A. LlamaIndex can handle various types of documents by parsing them into nodes, extracting metadata, and creating embeds, making it versatile for different data sources.

Q4. How does LlamaIndex support continuous interaction with data?

A. LlamaIndex supports continuous interaction through chat engines, which store and use chat history, allowing for continuous and contextual conversations with data.
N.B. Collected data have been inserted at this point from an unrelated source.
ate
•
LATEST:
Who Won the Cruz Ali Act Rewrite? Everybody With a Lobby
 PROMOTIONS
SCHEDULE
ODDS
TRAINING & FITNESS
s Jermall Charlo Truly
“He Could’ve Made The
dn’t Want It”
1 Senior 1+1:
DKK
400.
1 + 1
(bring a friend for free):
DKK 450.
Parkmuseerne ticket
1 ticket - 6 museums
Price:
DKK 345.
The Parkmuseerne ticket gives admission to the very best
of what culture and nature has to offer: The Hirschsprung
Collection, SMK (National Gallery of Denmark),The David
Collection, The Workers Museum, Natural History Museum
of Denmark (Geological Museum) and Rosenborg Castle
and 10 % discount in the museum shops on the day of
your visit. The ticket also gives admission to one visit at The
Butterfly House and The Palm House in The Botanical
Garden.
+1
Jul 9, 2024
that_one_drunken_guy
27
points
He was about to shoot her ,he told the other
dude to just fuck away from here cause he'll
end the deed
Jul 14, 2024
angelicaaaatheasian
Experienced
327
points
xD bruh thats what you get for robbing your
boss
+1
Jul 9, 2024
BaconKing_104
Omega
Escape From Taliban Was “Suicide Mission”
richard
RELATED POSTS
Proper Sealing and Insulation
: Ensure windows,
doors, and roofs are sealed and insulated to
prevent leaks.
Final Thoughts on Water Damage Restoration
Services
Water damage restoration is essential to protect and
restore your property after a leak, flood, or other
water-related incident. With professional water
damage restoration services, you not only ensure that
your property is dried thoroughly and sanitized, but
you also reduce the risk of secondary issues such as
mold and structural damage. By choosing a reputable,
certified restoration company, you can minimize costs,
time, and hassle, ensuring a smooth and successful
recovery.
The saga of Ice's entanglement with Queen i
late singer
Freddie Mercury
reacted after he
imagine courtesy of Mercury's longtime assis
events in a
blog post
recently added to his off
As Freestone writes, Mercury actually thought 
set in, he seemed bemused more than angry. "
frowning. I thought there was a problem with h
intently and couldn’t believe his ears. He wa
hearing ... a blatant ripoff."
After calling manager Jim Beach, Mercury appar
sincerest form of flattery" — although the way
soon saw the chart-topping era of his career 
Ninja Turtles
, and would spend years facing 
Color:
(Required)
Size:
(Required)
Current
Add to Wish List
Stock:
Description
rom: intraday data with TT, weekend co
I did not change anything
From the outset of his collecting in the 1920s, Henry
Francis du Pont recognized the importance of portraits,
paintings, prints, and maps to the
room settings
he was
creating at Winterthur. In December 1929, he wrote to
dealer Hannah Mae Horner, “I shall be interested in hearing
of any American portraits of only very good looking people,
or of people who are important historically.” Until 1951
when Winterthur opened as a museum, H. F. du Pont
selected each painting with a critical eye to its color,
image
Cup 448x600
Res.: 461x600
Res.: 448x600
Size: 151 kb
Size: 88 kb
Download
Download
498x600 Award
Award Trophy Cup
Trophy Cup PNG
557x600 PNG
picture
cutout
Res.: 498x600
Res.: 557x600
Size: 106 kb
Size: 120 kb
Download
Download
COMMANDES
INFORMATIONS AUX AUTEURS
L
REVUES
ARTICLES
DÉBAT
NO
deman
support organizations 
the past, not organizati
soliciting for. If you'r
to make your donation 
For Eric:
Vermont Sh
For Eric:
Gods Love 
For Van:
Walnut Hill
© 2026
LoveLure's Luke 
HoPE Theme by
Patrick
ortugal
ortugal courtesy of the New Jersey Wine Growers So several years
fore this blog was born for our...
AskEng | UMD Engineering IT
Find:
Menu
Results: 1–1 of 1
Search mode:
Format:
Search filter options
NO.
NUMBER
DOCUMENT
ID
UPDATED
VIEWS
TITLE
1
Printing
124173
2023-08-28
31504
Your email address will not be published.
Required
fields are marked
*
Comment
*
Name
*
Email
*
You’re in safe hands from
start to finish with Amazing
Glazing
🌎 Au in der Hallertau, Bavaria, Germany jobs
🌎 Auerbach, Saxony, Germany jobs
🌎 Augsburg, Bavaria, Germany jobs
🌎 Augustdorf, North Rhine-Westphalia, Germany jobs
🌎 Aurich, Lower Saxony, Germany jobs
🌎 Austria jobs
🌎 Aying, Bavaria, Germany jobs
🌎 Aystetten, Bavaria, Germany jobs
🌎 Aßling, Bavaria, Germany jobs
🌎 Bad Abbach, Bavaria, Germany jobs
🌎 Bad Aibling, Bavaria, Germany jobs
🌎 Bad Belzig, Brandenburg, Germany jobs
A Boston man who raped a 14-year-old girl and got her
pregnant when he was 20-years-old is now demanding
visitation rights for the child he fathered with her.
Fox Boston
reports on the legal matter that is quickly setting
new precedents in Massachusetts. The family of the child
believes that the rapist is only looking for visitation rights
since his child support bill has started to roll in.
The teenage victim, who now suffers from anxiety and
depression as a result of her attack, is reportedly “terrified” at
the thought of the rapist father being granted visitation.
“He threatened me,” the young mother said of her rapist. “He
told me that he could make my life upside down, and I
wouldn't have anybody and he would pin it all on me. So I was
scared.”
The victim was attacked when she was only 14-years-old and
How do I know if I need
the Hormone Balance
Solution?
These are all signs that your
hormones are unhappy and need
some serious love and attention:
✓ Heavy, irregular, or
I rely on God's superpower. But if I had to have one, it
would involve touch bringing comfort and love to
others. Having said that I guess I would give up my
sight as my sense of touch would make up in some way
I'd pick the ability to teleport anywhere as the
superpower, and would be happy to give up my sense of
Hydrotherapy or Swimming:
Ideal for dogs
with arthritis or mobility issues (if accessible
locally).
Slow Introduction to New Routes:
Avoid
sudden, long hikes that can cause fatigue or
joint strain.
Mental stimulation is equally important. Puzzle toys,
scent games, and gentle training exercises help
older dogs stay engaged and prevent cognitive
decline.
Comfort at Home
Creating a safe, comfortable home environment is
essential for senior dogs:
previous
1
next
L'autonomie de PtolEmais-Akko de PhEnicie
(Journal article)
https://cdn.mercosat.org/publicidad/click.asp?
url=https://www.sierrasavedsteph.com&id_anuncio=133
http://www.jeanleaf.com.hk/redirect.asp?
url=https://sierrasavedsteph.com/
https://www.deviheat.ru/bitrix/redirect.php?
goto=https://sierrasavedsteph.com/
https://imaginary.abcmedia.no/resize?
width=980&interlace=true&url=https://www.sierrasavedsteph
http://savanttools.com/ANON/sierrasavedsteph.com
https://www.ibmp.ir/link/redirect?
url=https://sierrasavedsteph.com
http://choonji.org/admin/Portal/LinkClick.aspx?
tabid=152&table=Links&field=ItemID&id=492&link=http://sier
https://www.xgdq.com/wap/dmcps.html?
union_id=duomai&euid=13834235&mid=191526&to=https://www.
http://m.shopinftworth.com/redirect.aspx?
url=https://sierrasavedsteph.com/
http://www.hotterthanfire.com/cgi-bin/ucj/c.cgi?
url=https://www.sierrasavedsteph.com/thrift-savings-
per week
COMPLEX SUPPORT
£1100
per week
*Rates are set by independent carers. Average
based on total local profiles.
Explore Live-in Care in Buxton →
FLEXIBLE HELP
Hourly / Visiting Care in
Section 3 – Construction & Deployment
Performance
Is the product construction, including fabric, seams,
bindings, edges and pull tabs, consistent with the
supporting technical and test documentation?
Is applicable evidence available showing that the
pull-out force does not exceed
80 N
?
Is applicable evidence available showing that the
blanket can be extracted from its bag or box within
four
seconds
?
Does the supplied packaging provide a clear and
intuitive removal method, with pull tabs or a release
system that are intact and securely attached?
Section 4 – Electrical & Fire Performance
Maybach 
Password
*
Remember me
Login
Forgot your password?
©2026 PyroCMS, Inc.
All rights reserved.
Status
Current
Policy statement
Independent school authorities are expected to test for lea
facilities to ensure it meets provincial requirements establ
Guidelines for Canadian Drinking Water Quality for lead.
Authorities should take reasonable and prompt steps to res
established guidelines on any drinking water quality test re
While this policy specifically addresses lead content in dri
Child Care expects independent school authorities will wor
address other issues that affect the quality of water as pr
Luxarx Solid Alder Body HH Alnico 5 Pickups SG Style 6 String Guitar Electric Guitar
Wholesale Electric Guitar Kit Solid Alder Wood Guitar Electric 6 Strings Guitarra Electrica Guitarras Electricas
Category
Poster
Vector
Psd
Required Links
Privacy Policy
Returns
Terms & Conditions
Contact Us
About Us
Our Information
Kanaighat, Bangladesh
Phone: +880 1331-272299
How to create a resilient application using LlamaIndex?

Technical Terrence Team

Saudi Arabia stock markets close higher; Tadawul All Shares Up 1.06% By Investing.com

Leave a Reply Cancel reply

Recommended.

Saks Fifth Avenue bets on the New York casino

10 best virtual gifts to buy online

‘Like the holy grail’: how Star Wars Jedi: Survivor was made | Games

Apple launches 4M-21: a highly effective multimodal AI model that solves dozens of tasks and modalities

EU agrees to allow sales of e-fuel internal combustion engine cars after 2035

Categories

Important Links

How to create a resilient application using LlamaIndex?

Introduction

Previous requirements

How to create an application using LlamaIndex

Load the data

Ingestion tubing

Token counting

Create document and vector stores

Load document and vector stores

Search the vector store

Consulting

chatting

Conclusion

Frequent questions

Related

Technical Terrence Team

Saudi Arabia stock markets close higher; Tadawul All Shares Up 1.06% By Investing.com

Leave a Reply Cancel reply

Recommended.

Saks Fifth Avenue bets on the New York casino

10 best virtual gifts to buy online

‘Like the holy grail’: how Star Wars Jedi: Survivor was made | Games

Apple launches 4M-21: a highly effective multimodal AI model that solves dozens of tasks and modalities

EU agrees to allow sales of e-fuel internal combustion engine cars after 2035

Categories

Important Links

Get daily news updates to your inbox!